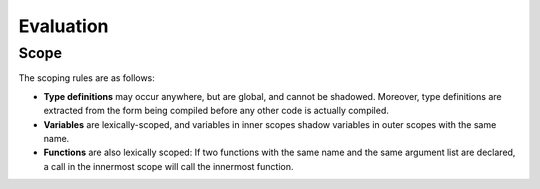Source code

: **********
Evaluation
**********

Scope
=====

The scoping rules are as follows:

* **Type definitions** may occur anywhere, but are global, and cannot be
  shadowed. Moreover, type definitions are extracted from the form being
  compiled before any other code is actually compiled.
* **Variables** are lexically-scoped, and variables in inner scopes shadow
  variables in outer scopes with the same name.
* **Functions** are also lexically scoped: If two functions with the same name
  and the same argument list are declared, a call in the innermost scope will
  call the innermost function.

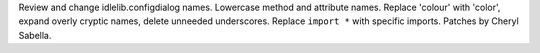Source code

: Review and change idlelib.configdialog names.
Lowercase method and attribute names.
Replace 'colour' with 'color', expand overly cryptic names, delete unneeded underscores.
Replace ``import *`` with specific imports. Patches by Cheryl Sabella.
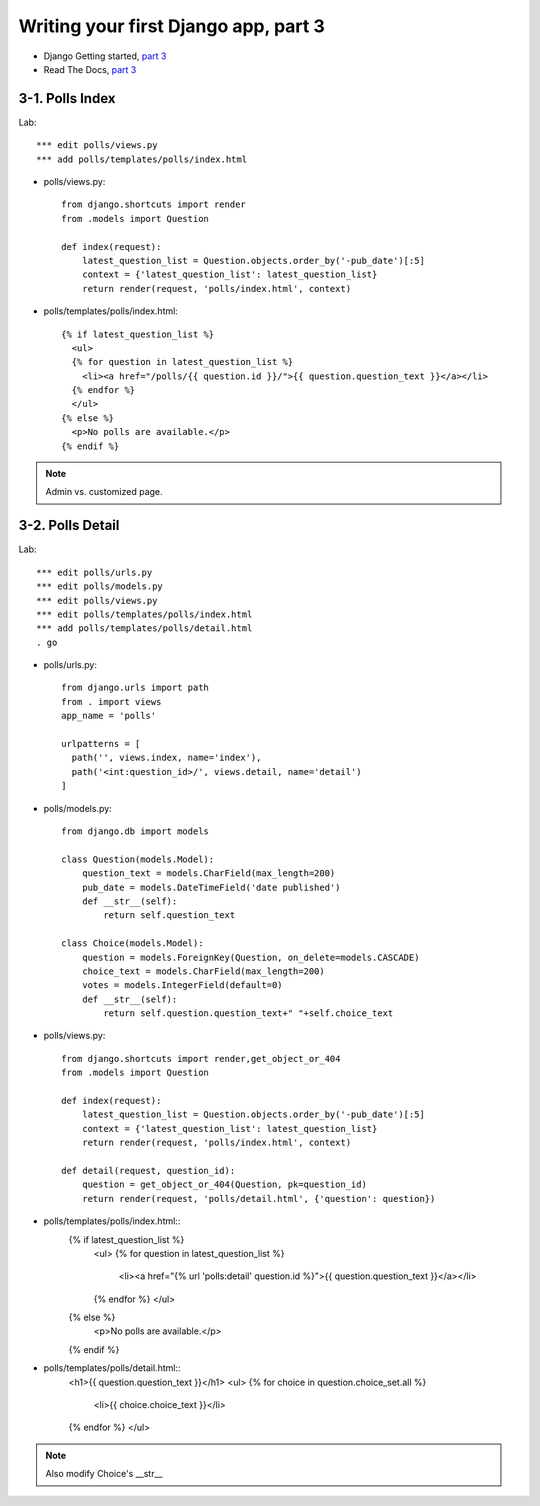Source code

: =====================================
Writing your first Django app, part 3
=====================================

* Django Getting started, `part 3 <https://docs.djangoproject.com/en/2.1/intro/tutorial03/>`_
* Read The Docs, `part 3 <https://django21-tutorial-lab.readthedocs.io/en/latest/intro/tutorial03.html>`_
  

    
3-1. Polls Index 
==================

Lab::

    *** edit polls/views.py
    *** add polls/templates/polls/index.html



* polls/views.py::

    from django.shortcuts import render
    from .models import Question

    def index(request):
        latest_question_list = Question.objects.order_by('-pub_date')[:5]
        context = {'latest_question_list': latest_question_list}
        return render(request, 'polls/index.html', context)
        
        
* polls/templates/polls/index.html::

    {% if latest_question_list %}
      <ul>
      {% for question in latest_question_list %}
        <li><a href="/polls/{{ question.id }}/">{{ question.question_text }}</a></li>
      {% endfor %}
      </ul>
    {% else %}
      <p>No polls are available.</p>
    {% endif %} 
        

.. figure:: _static/img3-1-1.png
    :align: center
    
.. figure:: _static/img3-1-2.png
    :align: center
 

.. note::
    Admin vs. customized page. 
 

3-2. Polls Detail 
==================

Lab::

    *** edit polls/urls.py
    *** edit polls/models.py
    *** edit polls/views.py
    *** edit polls/templates/polls/index.html
    *** add polls/templates/polls/detail.html
    . go

* polls/urls.py::

    from django.urls import path
    from . import views
    app_name = 'polls'

    urlpatterns = [
      path('', views.index, name='index'),
      path('<int:question_id>/', views.detail, name='detail')
    ]

* polls/models.py::

    from django.db import models

    class Question(models.Model):
        question_text = models.CharField(max_length=200)
        pub_date = models.DateTimeField('date published')
        def __str__(self):
            return self.question_text

    class Choice(models.Model):
        question = models.ForeignKey(Question, on_delete=models.CASCADE)
        choice_text = models.CharField(max_length=200)
        votes = models.IntegerField(default=0)
        def __str__(self):
            return self.question.question_text+" "+self.choice_text


* polls/views.py::

    from django.shortcuts import render,get_object_or_404
    from .models import Question

    def index(request):
        latest_question_list = Question.objects.order_by('-pub_date')[:5]
        context = {'latest_question_list': latest_question_list}
        return render(request, 'polls/index.html', context)

    def detail(request, question_id):
        question = get_object_or_404(Question, pk=question_id)
        return render(request, 'polls/detail.html', {'question': question})

        
        
* polls/templates/polls/index.html::
    {% if latest_question_list %}
      <ul>
      {% for question in latest_question_list %}
        <li><a href="{% url 'polls:detail' question.id %}">{{ question.question_text }}</a></li>
      {% endfor %}
      </ul>
    {% else %}
      <p>No polls are available.</p>
    {% endif %}
        
* polls/templates/polls/detail.html::
    <h1>{{ question.question_text }}</h1>
    <ul>
    {% for choice in question.choice_set.all %}
        <li>{{ choice.choice_text }}</li>
    {% endfor %}
    </ul>
        

.. figure:: _static/img3-2-1.png
    :align: center
    
.. figure:: _static/img3-2-2.png
    :align: center
 

.. note::
    Also modify Choice's __str__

-*-*-

REQUEST:
Print the records above verbatim, pictures excluded.

RESULT:
Source code

: **********
Evaluation
**********

Scope
=====

The scoping rules are as follows:

* **Type definitions** may occur anywhere, but are global, and cannot be
  shadowed. Moreover, type definitions are extracted from the form being
  compiled before any other code is actually compiled.
* **Variables** are lexically-scoped, and variables in inner scopes shadow
  variables in outer scopes with the same name.
* **Functions** are also lexically scoped: If two functions with the same name
  and the same argument list are declared, a call in the innermost scope will
  call the innermost function.

Source code

: Review and change idlelib.configdialog names.
Lowercase method and attribute names.
Replace 'colour' with 'color', expand overly cryptic names, delete unneeded underscores.
Replace ``import *`` with specific imports. Patches by Cheryl Sabella.
Source code

: =====================================
Writing your first Django app, part 3
=====================================

* Django Getting started, `part 3 <https://docs.djangoproject.com/en/2.1/intro/tutorial03/>`_
* Read The Docs, `part 3 <https://django21-tutorial-lab.readthedocs.io/en/latest/intro/tutorial03.html>`_
  

    
3-1. Polls Index 
==================

Lab::

    *** edit polls/views.py
    *** add polls/templates/polls/index.html



* polls/views.py::

    from django.shortcuts import render
    from .models import Question

    def index(request):
        latest_question_list = Question.objects.order_by('-pub_date')[:5]
        context = {'latest_question_list': latest_question_list}
        return render(request, 'polls/index.html', context)
        
        
* polls/templates/polls/index.html::

    {% if latest_question_list %}
      <ul>
      {% for question in latest_question_list %}
        <li><a href="/polls/{{ question.id }}/">{{ question.question_text }}</a></li>
      {% endfor %}
      </ul>
    {% else %}
      <p>No polls are available.</p>
    {% endif %} 
        

.. figure:: _static/img3-1-1.png
    :align: center
    
.. figure:: _static/img3-1-2.png
    :align: center
 

.. note::
    Admin vs. customized page. 
 

3-2. Polls Detail 
==================

Lab::

    *** edit polls/urls.py
    *** edit polls/models.py
    *** edit polls/views.py
    *** edit polls/templates/polls/index.html
    *** add polls/templates/polls/detail.html
    . go

* polls/urls.py::

    from django.urls import path
    from . import views
    app_name = 'polls'

    urlpatterns = [
      path('', views.index, name='index'),
      path('<int:question_id>/', views.detail, name='detail')
    ]

* polls/models.py::

    from django.db import models

    class Question(models.Model):
        question_text = models.CharField(max_length=200)
        pub_date = models.DateTimeField('date published')
        def __str__(self):
            return self.question_text

    class Choice(models.Model):
        question = models.ForeignKey(Question, on_delete=models.CASCADE)
        choice_text = models.CharField(max_length=200)
        votes = models.IntegerField(default=0)
        def __str__(self):
            return self.question.question_text+" "+self.choice_text


* polls/views.py::

    from django.shortcuts import render,get_object_or_404
    from .models import Question

    def index(request):
        latest_question_list = Question.objects.order_by('-pub_date')[:5]
        context = {'latest_question_list': latest_question_list}
        return render(request, 'polls/index.html', context)

    def detail(request, question_id):
        question = get_object_or_404(Question, pk=question_id)
        return render(request, 'polls/detail.html', {'question': question})

        
        
* polls/templates/polls/index.html::
    {% if latest_question_list %}
      <ul>
      {% for question in latest_question_list %}
        <li><a href="{% url 'polls:detail' question.id %}">{{ question.question_text }}</a></li>
      {% endfor %}
      </ul>
    {% else %}
      <p>No polls are available.</p>
    {% endif %}
        
* polls/templates/polls/detail.html::
    <h1>{{ question.question_text }}</h1>
    <ul>
    {% for choice in question.choice_set.all %}
        <li>{{ choice.choice_text }}</li>
    {% endfor %}
    </ul>
        

.. figure:: _static/img3-2-1.png
    :align: center
    
.. figure:: _static/img3-2-2.png
    :align: center
 

.. note::
    Also modify Choice's __str__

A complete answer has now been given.